Swap "Adicionar ao carrinho" for "Comprar agora" in the lines starting with the line with "Liebe GrÃ¼ÃŸe" and going on through the line with "Amperes Kaidi". Give back only those lines with everything else unchanged, and leave the pictures out.
Records supplied section start
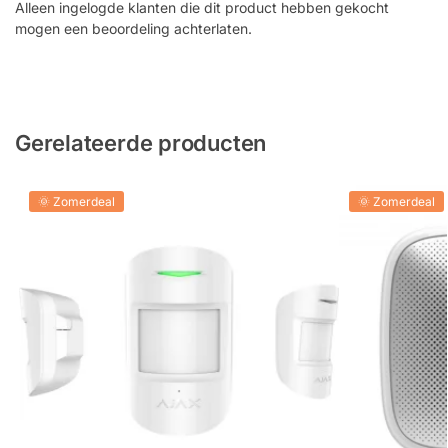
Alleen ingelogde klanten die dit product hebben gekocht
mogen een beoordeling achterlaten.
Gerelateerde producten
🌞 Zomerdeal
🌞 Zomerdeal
Records supplied section end
Records supplied section start
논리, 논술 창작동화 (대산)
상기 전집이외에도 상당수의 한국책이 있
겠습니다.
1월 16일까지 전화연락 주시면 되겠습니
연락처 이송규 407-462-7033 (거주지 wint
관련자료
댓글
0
Records supplied section end
Records supplied section start
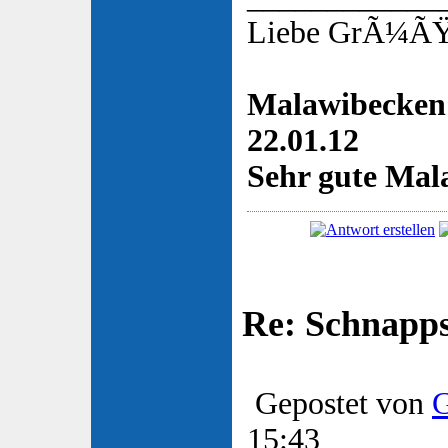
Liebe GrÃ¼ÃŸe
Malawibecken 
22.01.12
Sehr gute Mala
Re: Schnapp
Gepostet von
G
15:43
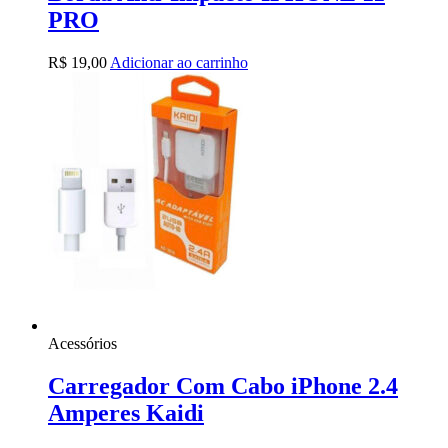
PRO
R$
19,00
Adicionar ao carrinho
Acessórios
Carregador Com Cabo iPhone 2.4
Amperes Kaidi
Records supplied section end
Task answer:
Liebe GrÃ¼ÃŸe
Malawibecken 
22.01.12
Sehr gute Mala
Re: Schnapp
Gepostet von
G
15:43
PRO
R$
19,00
Comprar agora
Acessórios
Carregador Com Cabo iPhone 2.4
Amperes Kaidi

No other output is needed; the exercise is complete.